◆ **AIM**:
Set out every line of the rows below as a Markdown table with the columns "Number" and "Line," numbering the lines in order and skipping any blank lines.
#### DATASET ENTRIES ####
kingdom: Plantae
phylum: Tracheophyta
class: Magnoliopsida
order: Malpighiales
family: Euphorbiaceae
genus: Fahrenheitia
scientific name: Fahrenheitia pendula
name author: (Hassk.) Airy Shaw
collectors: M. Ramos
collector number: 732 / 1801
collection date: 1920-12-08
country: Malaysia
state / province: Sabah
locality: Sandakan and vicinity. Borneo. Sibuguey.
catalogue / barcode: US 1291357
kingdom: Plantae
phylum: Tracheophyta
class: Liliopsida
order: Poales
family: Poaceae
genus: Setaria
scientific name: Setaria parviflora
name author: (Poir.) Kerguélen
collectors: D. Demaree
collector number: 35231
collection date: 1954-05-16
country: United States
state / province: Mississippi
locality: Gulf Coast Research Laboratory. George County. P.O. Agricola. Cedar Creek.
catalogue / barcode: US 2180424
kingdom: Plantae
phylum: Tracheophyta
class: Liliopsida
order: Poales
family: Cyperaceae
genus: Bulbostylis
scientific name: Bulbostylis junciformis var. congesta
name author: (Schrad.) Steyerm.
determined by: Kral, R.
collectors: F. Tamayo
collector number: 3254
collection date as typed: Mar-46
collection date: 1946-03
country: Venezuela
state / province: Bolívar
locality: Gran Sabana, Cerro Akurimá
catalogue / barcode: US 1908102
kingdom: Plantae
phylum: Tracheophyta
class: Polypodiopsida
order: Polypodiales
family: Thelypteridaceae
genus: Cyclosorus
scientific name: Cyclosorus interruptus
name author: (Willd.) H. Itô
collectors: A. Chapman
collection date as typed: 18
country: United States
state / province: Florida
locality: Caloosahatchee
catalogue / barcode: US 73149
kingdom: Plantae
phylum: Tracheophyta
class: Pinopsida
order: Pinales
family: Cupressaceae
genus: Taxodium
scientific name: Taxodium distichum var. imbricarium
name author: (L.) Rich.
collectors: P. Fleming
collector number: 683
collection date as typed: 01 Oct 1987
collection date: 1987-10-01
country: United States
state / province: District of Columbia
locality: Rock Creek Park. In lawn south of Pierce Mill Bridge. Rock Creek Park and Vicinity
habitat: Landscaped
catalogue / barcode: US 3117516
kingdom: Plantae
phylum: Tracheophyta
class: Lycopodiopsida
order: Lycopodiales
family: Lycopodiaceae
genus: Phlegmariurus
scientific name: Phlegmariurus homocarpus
####
◆ **ANSWER**:
| Number | Line |
|---|---|
| 1 | kingdom: Plantae |
| 2 | phylum: Tracheophyta |
| 3 | class: Magnoliopsida |
| 4 | order: Malpighiales |
| 5 | family: Euphorbiaceae |
| 6 | genus: Fahrenheitia |
| 7 | scientific name: Fahrenheitia pendula |
| 8 | name author: (Hassk.) Airy Shaw |
| 9 | collectors: M. Ramos |
| 10 | collector number: 732 / 1801 |
| 11 | collection date: 1920-12-08 |
| 12 | country: Malaysia |
| 13 | state / province: Sabah |
| 14 | locality: Sandakan and vicinity. Borneo. Sibuguey. |
| 15 | catalogue / barcode: US 1291357 |
| 16 | kingdom: Plantae |
| 17 | phylum: Tracheophyta |
| 18 | class: Liliopsida |
| 19 | order: Poales |
| 20 | family: Poaceae |
| 21 | genus: Setaria |
| 22 | scientific name: Setaria parviflora |
| 23 | name author: (Poir.) Kerguélen |
| 24 | collectors: D. Demaree |
| 25 | collector number: 35231 |
| 26 | collection date: 1954-05-16 |
| 27 | country: United States |
| 28 | state / province: Mississippi |
| 29 | locality: Gulf Coast Research Laboratory. George County. P.O. Agricola. Cedar Creek. |
| 30 | catalogue / barcode: US 2180424 |
| 31 | kingdom: Plantae |
| 32 | phylum: Tracheophyta |
| 33 | class: Liliopsida |
| 34 | order: Poales |
| 35 | family: Cyperaceae |
| 36 | genus: Bulbostylis |
| 37 | scientific name: Bulbostylis junciformis var. congesta |
| 38 | name author: (Schrad.) Steyerm. |
| 39 | determined by: Kral, R. |
| 40 | collectors: F. Tamayo |
| 41 | collector number: 3254 |
| 42 | collection date as typed: Mar-46 |
| 43 | collection date: 1946-03 |
| 44 | country: Venezuela |
| 45 | state / province: Bolívar |
| 46 | locality: Gran Sabana, Cerro Akurimá |
| 47 | catalogue / barcode: US 1908102 |
| 48 | kingdom: Plantae |
| 49 | phylum: Tracheophyta |
| 50 | class: Polypodiopsida |
| 51 | order: Polypodiales |
| 52 | family: Thelypteridaceae |
| 53 | genus: Cyclosorus |
| 54 | scientific name: Cyclosorus interruptus |
| 55 | name author: (Willd.) H. Itô |
| 56 | collectors: A. Chapman |
| 57 | collection date as typed: 18 |
| 58 | country: United States |
| 59 | state / province: Florida |
| 60 | locality: Caloosahatchee |
| 61 | catalogue / barcode: US 73149 |
| 62 | kingdom: Plantae |
| 63 | phylum: Tracheophyta |
| 64 | class: Pinopsida |
| 65 | order: Pinales |
| 66 | family: Cupressaceae |
| 67 | genus: Taxodium |
| 68 | scientific name: Taxodium distichum var. imbricarium |
| 69 | name author: (L.) Rich. |
| 70 | collectors: P. Fleming |
| 71 | collector number: 683 |
| 72 | collection date as typed: 01 Oct 1987 |
| 73 | collection date: 1987-10-01 |
| 74 | country: United States |
| 75 | state / province: District of Columbia |
| 76 | locality: Rock Creek Park. In lawn south of Pierce Mill Bridge. Rock Creek Park and Vicinity |
| 77 | habitat: Landscaped |
| 78 | catalogue / barcode: US 3117516 |
| 79 | kingdom: Plantae |
| 80 | phylum: Tracheophyta |
| 81 | class: Lycopodiopsida |
| 82 | order: Lycopodiales |
| 83 | family: Lycopodiaceae |
| 84 | genus: Phlegmariurus |
| 85 | scientific name: Phlegmariurus homocarpus |